Why not get a car for the day or two, take a campsite book with you and have a look around. The road system is good so you can easily get down as far Mazarron or up to Valencia with ease.

Mazarron is a nice place.

Andy


----------



## Easyriders (May 16, 2011)

greygit said:


> Hi all.
> We're off to Spain in November and back in January can anyone recommend a route to take if there's snow around ......we are heading for the east coast and probably into the Algarve as well.
> Gary


If you are going throgh France, safest is through Rouen, down past Tours to Bordeaux, then around Biarrittz, across N. coast of Spain, then South. Sticking to coastal routes until the nearest point to where you wnt to go gives least chance of ice and snow en route.


----------



## Glen432 (May 9, 2005)

StAubyns said:


> Thanks Andy
> 
> We intend to have a look at the sites in the area whilst we are there, but in the past we have looked at the site on the coast at Albir, on the way to Altea, and have found it an appealing possibility.


Hi Geoff

The site in Albir is called Cap Blanch, we will be staying there late December and into January and then move on south to the Cadiz area. The shower facilities aren't the best but clean but it's all about location being on the sea front, bus outside takes you to Benidorm if you fancy that and such a lot of things to do in the area. We both like it there and my wife would go there every year if i let her, not been for two years though.

Regards
Phil


----------



## StAubyns (Jun 4, 2006)

*Re: 2 of us*



teemyob said:


> For 2 of us, I like to use the motorhome. I don't fancy a Hotel for so long.
> 
> However, you can get some long term villa rentals in the Winter. If you could share with some others, could work out much cheaper and private than Camping. If that is what you want?.
> 
> ...


We used to do self catering, but I must admit to liking the all inclusive food package. we have stayed in this particular hotel twice previously, and it really is good.

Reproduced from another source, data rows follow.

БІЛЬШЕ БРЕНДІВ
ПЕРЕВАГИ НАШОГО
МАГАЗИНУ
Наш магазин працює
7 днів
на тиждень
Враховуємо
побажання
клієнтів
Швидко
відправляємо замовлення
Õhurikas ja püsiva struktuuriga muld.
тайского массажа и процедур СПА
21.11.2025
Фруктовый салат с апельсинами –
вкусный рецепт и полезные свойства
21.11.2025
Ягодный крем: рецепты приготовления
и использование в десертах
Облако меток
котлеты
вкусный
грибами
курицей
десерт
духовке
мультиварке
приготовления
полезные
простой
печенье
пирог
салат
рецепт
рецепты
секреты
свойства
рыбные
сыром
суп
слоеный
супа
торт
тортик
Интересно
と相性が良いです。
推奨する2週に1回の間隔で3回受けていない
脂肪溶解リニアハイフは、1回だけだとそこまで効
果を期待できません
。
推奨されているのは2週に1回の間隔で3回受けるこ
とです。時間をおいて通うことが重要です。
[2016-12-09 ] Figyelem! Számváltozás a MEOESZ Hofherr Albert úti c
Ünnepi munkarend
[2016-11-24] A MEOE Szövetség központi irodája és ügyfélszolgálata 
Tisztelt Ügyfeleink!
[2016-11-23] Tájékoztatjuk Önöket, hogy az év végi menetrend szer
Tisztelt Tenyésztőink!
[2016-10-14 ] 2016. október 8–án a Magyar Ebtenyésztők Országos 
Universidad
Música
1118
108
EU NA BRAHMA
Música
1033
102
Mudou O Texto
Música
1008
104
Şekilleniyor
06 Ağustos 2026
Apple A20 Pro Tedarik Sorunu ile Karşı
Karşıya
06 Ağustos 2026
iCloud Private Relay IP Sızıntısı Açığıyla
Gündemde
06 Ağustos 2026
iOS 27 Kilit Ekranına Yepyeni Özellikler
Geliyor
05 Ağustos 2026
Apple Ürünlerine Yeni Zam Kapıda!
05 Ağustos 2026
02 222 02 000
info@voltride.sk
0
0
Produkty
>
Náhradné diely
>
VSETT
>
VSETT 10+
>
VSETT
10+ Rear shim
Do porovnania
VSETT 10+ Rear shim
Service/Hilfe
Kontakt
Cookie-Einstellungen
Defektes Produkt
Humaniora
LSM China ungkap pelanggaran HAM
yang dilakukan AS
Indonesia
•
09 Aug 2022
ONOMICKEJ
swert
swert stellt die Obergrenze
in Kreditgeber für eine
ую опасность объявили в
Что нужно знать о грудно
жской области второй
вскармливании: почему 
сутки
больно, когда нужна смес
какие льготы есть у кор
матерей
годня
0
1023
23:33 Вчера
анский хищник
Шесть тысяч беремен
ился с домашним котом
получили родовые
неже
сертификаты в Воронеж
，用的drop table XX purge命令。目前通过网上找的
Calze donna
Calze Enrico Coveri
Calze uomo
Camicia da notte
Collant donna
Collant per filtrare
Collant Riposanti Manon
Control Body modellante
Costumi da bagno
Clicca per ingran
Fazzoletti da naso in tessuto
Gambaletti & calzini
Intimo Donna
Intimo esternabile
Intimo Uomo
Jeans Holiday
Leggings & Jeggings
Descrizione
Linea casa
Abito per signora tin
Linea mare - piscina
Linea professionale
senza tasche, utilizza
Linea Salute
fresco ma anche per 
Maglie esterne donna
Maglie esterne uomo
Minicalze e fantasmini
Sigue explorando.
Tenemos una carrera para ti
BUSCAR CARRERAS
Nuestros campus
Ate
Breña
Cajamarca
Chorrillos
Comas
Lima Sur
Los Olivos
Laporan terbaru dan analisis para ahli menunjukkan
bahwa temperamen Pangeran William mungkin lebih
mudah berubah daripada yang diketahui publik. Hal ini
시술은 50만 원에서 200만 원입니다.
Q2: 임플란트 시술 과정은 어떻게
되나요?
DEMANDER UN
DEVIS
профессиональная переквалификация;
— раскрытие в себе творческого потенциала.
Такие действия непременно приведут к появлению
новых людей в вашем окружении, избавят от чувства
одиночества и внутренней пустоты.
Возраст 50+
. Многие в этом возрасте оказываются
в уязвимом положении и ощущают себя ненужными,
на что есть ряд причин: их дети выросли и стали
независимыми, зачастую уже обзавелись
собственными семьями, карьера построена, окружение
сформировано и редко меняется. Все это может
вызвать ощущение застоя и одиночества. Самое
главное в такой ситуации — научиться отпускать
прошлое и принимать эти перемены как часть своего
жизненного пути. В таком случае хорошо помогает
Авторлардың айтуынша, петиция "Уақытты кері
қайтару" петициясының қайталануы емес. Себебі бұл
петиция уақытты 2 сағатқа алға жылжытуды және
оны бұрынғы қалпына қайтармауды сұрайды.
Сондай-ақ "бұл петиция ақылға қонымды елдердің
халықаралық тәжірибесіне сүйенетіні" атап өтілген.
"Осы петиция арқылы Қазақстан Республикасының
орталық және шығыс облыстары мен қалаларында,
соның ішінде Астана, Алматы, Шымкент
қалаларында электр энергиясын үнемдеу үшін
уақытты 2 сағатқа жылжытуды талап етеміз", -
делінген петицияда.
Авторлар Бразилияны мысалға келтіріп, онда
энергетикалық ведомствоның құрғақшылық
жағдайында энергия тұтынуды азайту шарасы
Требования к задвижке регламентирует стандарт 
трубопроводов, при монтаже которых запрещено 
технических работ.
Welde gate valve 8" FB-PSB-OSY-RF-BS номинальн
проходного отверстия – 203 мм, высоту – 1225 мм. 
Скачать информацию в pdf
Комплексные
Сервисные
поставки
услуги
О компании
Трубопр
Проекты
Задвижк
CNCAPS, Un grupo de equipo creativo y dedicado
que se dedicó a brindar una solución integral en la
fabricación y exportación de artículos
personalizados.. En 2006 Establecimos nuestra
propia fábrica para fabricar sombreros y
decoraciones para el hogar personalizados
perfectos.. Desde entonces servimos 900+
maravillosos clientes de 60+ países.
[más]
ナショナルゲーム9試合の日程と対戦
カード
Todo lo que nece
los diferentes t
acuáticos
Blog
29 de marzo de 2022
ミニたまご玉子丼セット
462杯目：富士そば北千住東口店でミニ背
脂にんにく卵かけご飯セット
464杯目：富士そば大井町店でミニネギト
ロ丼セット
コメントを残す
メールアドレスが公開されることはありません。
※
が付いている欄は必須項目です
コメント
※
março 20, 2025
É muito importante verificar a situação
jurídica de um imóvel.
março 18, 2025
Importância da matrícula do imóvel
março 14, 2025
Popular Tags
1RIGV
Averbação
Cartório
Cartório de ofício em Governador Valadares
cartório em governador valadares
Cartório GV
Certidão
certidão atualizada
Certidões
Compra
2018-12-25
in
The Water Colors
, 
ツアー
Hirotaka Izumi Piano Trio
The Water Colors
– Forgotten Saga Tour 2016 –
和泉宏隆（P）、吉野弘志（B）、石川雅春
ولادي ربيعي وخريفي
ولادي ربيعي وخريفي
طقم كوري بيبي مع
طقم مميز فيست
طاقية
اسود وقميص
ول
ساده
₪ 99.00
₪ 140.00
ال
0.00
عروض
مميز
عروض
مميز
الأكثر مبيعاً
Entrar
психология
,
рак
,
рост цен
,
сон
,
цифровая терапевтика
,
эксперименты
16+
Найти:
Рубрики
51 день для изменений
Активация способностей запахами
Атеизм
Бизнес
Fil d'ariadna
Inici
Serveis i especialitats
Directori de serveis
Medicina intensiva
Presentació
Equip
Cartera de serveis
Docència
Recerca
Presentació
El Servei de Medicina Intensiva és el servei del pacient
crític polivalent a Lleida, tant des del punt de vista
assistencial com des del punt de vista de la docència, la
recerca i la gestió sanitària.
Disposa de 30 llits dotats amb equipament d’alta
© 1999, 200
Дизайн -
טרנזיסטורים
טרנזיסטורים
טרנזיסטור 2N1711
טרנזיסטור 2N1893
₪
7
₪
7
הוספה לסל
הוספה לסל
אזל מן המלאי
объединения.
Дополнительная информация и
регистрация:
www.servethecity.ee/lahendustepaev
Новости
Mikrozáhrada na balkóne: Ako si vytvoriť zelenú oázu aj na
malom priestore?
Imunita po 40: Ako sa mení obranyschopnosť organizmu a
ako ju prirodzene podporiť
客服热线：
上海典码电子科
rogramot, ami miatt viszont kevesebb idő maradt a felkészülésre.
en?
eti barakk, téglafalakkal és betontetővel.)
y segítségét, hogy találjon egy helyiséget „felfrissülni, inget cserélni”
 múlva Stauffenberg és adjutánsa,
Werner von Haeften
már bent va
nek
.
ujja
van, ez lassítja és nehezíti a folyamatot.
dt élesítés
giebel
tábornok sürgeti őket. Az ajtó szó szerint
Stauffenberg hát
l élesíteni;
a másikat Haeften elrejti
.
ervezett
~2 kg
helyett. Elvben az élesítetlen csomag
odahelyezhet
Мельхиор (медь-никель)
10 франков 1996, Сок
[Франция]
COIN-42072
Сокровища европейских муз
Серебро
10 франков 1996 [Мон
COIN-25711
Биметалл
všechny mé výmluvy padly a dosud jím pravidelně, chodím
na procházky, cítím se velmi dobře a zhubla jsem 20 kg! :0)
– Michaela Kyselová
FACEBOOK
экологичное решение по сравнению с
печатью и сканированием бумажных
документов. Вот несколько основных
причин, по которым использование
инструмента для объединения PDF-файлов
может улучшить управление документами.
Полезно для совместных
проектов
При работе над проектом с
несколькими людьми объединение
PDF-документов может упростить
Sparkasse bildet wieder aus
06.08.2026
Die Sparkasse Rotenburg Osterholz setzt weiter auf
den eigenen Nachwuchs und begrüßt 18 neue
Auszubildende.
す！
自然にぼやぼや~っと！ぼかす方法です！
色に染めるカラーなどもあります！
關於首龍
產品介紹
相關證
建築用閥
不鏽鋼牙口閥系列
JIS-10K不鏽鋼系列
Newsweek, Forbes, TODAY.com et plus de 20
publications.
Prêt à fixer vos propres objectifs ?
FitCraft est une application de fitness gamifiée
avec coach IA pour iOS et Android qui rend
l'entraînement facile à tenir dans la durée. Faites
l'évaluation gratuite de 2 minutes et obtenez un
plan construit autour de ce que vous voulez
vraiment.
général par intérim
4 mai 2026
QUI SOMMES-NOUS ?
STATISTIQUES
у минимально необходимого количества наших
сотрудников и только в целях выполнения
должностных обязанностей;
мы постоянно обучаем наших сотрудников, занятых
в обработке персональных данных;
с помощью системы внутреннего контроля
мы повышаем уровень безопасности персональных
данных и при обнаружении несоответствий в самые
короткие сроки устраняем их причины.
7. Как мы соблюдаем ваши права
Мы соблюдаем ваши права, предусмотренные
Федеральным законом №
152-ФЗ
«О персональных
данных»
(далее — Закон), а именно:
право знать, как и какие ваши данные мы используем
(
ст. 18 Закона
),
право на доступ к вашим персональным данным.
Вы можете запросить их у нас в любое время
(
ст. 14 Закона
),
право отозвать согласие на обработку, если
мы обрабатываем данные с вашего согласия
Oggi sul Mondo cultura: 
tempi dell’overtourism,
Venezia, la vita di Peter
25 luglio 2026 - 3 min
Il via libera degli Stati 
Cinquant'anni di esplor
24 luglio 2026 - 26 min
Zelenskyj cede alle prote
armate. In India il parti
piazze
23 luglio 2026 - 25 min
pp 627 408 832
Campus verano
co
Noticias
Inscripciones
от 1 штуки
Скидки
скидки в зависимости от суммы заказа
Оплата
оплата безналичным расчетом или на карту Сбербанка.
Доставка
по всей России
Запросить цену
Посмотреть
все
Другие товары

Our particular barrier seems to be two weeks in Spain, so hopefully this year will cure that impulse to return home!


----------



## StAubyns (Jun 4, 2006)

Glen432 said:


> StAubyns said:
> 
> 
> > Thanks Andy
> ...


Thanks Phil, we will definitely be in that area a few times, we like to catch the bus to Albir and walk along the bay and have a beer and tapas in Altea!


----------



## teemyob (Nov 22, 2005)

greygit said:


> Hi all.
> We're off to Spain in November and back in January can anyone recommend a route to take if there's snow around ......we are heading for the east coast and probably into the Algarve as well.
> Gary


Arriving at which country/port please?

TM


----------



## inkey-2008 (May 24, 2008)

Well the time for us to leave for the sun is nearly here, off on Monday morning via Dover.

Have a good winter while we are away.

Andy

Ps if you are on the 10.15 P&O out of Dover give us a wave. We have a Burstner 747, 6 wheeler.


----------



## tonka (Apr 24, 2006)

DONT BOTHER COMING..

It's raining... :lol: 

But will be 21 degrees again tomorrow.. :wink:


----------



## mixyblob (May 3, 2011)

Can concur with that, just left Marbella this morning and it was pi55ing down, had been all night and will be for the foreseeable future according to tonight's forecast .
Currently 60K east of Granada and its warm and dry but black clouds, thunder and lightning due any time.
Hope you have more success finding the sun than we have.


----------



## inkey-2008 (May 24, 2008)

It is always wet in November it will dry out by the time we get to Torre Del Mar.

Still cant be much worse than here more rain coming to night and tomorrow morning.

Andy


----------